All the Small Things
Dream Big sweatshirt gifted by Ashleigh from her Zyia store. Check her out on Instagram.
Sometimes dreaming big isn’t about those out of reach high in the sky goals. But about the every day things you take for granted. Growing up, I never lost a close loved one. My grandparents, save one who I don’t remember meeting, all lived into their 80s. My mom had breast cancer in her late 30s but almost 40 years later, she is considered more than cured. My dad is looking at a knee replacement this month (keep him in your prayers) but it’s only just slowed him down. Not all are that lucky.
Lately it’s struck me how much of a gift it is to grow old. And, to grow old with the people you love. The last couple years have been a struggle. I went through a hard time while pregnant with my fourth. From health to friendships, it was a hard year. I learned a lot about myself and my relationships from friends to family. Loss doesn’t just happen through death but the termination of any relationship leaves an imprint on your heart. Last year, I lost the first person I never expected to lose (he should have outlived me by far) in one of the hardest ways possible. In a way, I am lucky, I was 34 years old.
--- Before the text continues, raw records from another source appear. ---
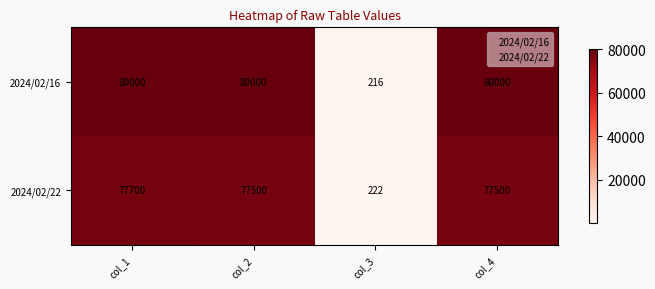

What is the greatest value displayed?

80000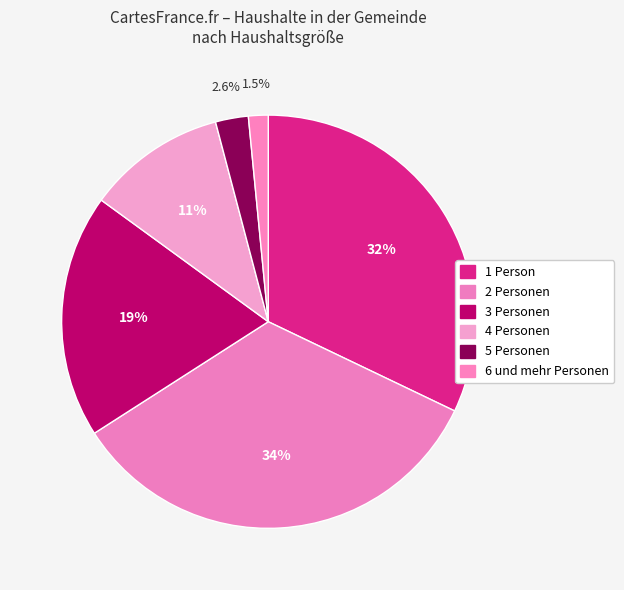

To the nearest percent, what percentage of the pie is 6 und mehr Personen?

2%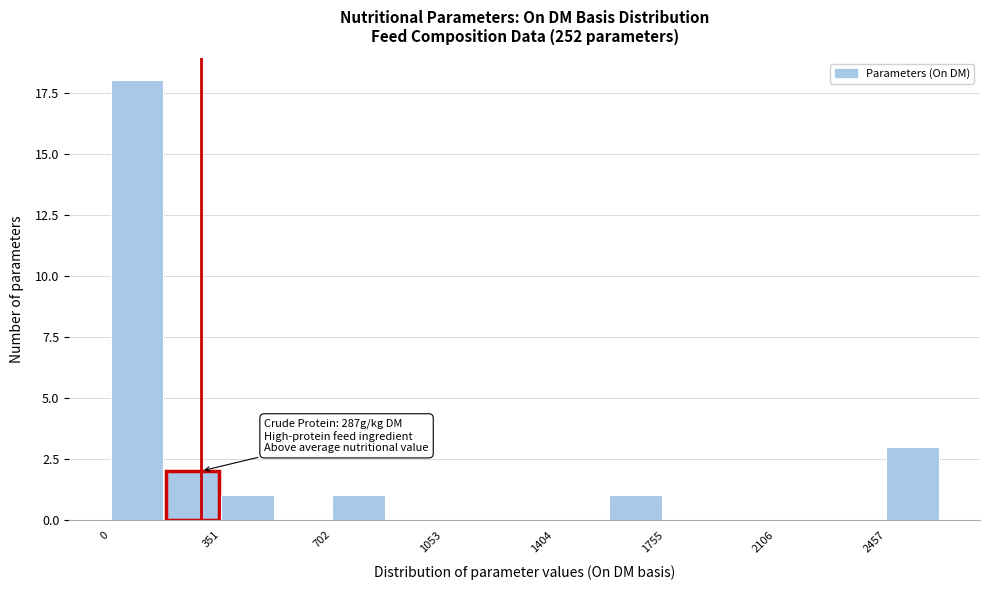

Read against the x-axis, roughly where is the centre of the tallest bar?

100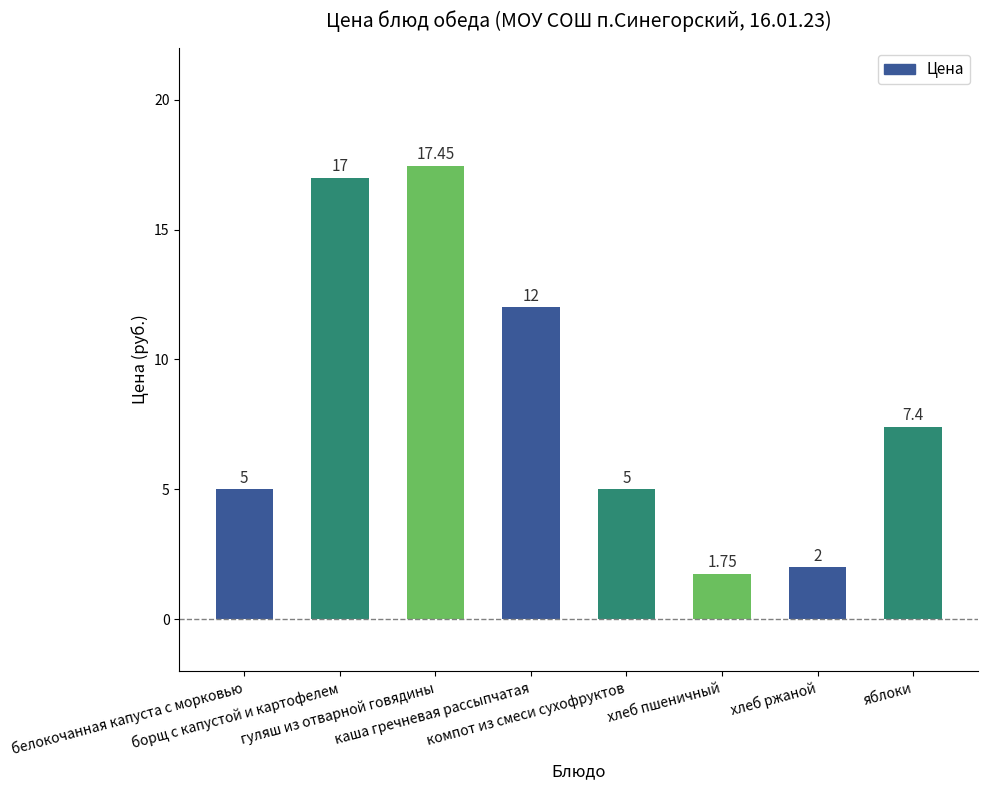

The value at компот из смеси сухофруктов is 6.5. True or false?

False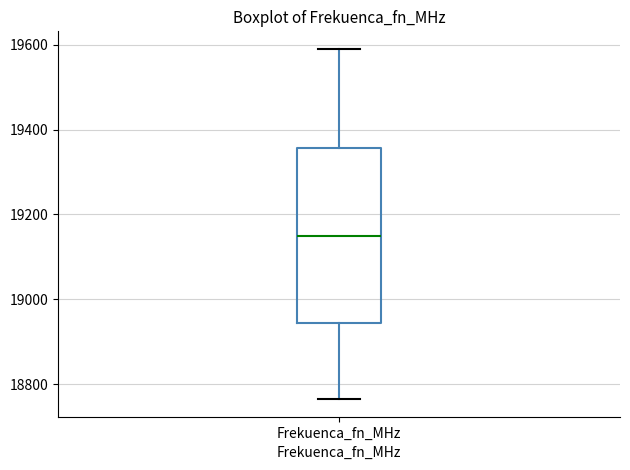

Read this box plot against the y-axis: the position of the median line, the range covered by the box, and the ends of both whiskers. The values are not printed on the chart, so give them approximately, as read against the axis.

median 19160, box 18940 to 19360, whiskers 18760 to 19600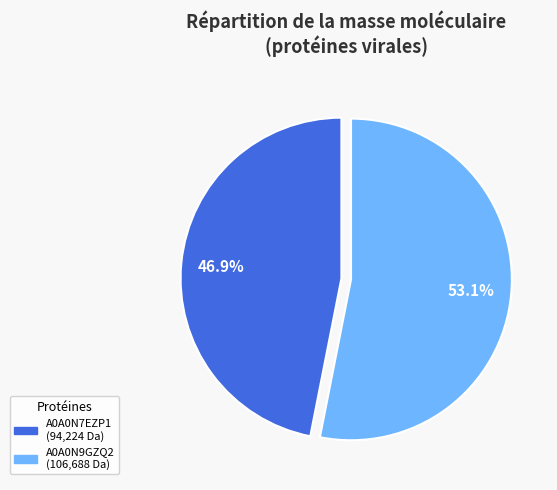

Which has a higher value, A0A0N9GZQ2 or A0A0N7EZP1?

A0A0N9GZQ2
Lately, I feel surrounded by those who aren’t so fortunate. Mothers who never held their baby. Families who lost little sisters. Spouses left without a partner. Friends who have to say goodbye too soon.
Every night, I think of those touched by tragedy as it seems like I am surrounded by it (maybe that’s just life as you age?). I pray for them. I pray for my loved ones. And, I thank God for every day I have with all of them. There is no bigger dream than to grow old surrounded by the ones you love.